Russia, OPEC, Iraq, and Iran just announced an agreement to manipulate the output of oil in order to increase its price above $60 a barrel. As such, the price of oil should increase, and the cost may increase as well.

Now the bad news, one of your offshore oil platforms off the coast of Mexico in international waters was attacked and captured by terrorists. Your oil workers were able to stop pumping oil and escape by helicopter. Tankers cannot dock or take oil for fear their ship will be taken by the terrorists. As a result, you are losing 2 million barrels a month and your contract with the government does not contain an escape clause that covers terrorists. What to do! To avoid a breach of contract situation you were able to find another source of crude oil to purchase at $55 a barrel, FOB Saudi Arabia for up to 3 million barrels a month and a maximum of 10 million barrels in total. You are also in contact with a company who, for $5 million dollars, will send in a team of Mexican drug cartel mercenaries to take back your oil platform. You expect it may take up to six months to regain control from the terrorists and return the platform to full operation.

Question:

How can you protect yourself from a rise in the price of crude oil; and

Determine your maximum and minimum loss exposure.

Explanation / Answer

Introduction:

This organization is already producing 5 million barrels a day at their Texas properties so meeting the contract requirements of United States Government (delivering 5 million barrels a month) shouldn’t be a challenge. Please note that the details about other contracts or average orders per month that the company is obliged to complete are missing in the question. Also, the details about the current financial condition (revenue etc.) of the company are missing.

From the details given in the question, to limit the risk and better prepared for future, the company can think of following:

1. Pay the company ($5 million dollars) who will send in a team of Mexican drug cartel mercenaries to take back your oil platform off the coast of Mexico and work with them to regain control from the terrorists. So that the platform will become fully operational in coming 6 months.

2. Till the time company's platform off the coast of Mexico becomes fully operational again, purchase the crude oil from the another identified source (FOB Saudi Arabia) to cover up for the 2 million barrels a month that could not be produced. Take 2 million barrels a month for 5 months from this identified source. This option should be exercised only if the company feels that it will not be able to meet the requirements of the current contract. As per the information available in question (Texas properties itself produces 5 million barrels a day), it seems there should be no challenge in fulfilling United States Government contract.

3. Continue investing in plans to open additional wells over the next six months to increase output to 6-7 million barrels a day.

How can you protect yourself against a change in the currency exchange rate against the USD:

By having a clause in the contract stating that if there are any changes in currency exchange rate against the USD (positive or negative), the purchase price of the deal will change proportionately.

How can you protect yourself from a rise in the price of crude oil and Determine your maximum and minimum loss exposure:

By continuing to invest in plans to open additional wells.

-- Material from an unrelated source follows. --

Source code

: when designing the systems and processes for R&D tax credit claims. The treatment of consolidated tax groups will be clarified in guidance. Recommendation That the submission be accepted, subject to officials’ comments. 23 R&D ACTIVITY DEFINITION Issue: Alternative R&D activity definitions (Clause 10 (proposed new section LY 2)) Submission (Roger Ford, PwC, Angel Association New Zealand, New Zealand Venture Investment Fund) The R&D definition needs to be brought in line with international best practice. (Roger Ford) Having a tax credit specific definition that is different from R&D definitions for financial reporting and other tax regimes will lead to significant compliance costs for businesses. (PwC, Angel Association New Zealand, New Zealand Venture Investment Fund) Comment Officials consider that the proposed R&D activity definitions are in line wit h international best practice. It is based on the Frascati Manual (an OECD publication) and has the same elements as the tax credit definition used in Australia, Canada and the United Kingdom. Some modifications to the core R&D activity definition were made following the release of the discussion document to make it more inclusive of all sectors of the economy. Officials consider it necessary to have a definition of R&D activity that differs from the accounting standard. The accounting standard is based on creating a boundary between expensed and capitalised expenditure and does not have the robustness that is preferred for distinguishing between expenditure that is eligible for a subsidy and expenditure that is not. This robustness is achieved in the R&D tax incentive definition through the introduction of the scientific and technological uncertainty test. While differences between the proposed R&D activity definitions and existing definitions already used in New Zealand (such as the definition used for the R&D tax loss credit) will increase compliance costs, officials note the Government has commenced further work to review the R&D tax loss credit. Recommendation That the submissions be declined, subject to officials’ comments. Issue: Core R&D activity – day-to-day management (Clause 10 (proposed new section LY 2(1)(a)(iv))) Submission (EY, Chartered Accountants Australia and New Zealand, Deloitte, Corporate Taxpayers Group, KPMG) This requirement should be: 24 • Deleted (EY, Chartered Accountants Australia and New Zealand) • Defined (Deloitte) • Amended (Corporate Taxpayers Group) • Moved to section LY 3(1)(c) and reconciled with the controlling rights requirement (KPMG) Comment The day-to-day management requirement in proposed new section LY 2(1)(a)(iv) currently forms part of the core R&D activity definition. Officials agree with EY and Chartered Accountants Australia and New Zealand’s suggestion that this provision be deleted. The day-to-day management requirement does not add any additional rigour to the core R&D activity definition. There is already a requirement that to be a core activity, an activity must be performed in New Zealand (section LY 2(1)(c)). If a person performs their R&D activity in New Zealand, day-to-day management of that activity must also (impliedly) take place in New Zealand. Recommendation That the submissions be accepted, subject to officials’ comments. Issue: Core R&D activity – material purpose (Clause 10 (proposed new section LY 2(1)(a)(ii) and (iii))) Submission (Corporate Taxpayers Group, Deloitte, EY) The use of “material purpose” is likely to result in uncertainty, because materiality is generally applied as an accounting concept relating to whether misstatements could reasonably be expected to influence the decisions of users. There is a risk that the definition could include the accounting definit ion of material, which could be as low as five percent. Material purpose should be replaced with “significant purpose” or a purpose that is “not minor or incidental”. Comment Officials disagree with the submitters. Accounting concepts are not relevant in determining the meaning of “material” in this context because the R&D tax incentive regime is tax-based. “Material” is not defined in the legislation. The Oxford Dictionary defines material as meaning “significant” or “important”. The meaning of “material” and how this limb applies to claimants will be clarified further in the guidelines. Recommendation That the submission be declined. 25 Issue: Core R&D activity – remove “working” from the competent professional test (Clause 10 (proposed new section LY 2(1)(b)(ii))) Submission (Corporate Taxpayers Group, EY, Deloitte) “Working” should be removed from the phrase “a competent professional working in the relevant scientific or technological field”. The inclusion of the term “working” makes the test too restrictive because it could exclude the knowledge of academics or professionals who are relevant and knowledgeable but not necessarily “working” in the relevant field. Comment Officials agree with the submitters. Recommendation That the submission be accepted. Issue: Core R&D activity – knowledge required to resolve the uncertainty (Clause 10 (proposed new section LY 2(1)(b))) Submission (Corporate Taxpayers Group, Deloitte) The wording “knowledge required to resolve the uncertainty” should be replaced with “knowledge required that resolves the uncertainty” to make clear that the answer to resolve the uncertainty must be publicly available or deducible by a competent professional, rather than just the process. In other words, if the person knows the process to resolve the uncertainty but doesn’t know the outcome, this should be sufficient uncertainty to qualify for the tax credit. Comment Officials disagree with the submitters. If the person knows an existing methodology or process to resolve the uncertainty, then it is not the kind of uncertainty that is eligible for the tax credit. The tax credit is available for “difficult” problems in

By having own wells it will limit the dependency of purchasing/importing from external sources.

If needed to purchase crude oil from external sources, the company should identify nearest sources and develop a strategic long-term business relationship with them. By identifying the nearest source, the cost of transportation/delivery will be reduced and by forming a strategic long-term business relation, crude oil prices can be bargained.

To determine maximum and minimum loss exposure - financial details of the company (revenue, incurred costs, average orders per month etc.) are missing in the question.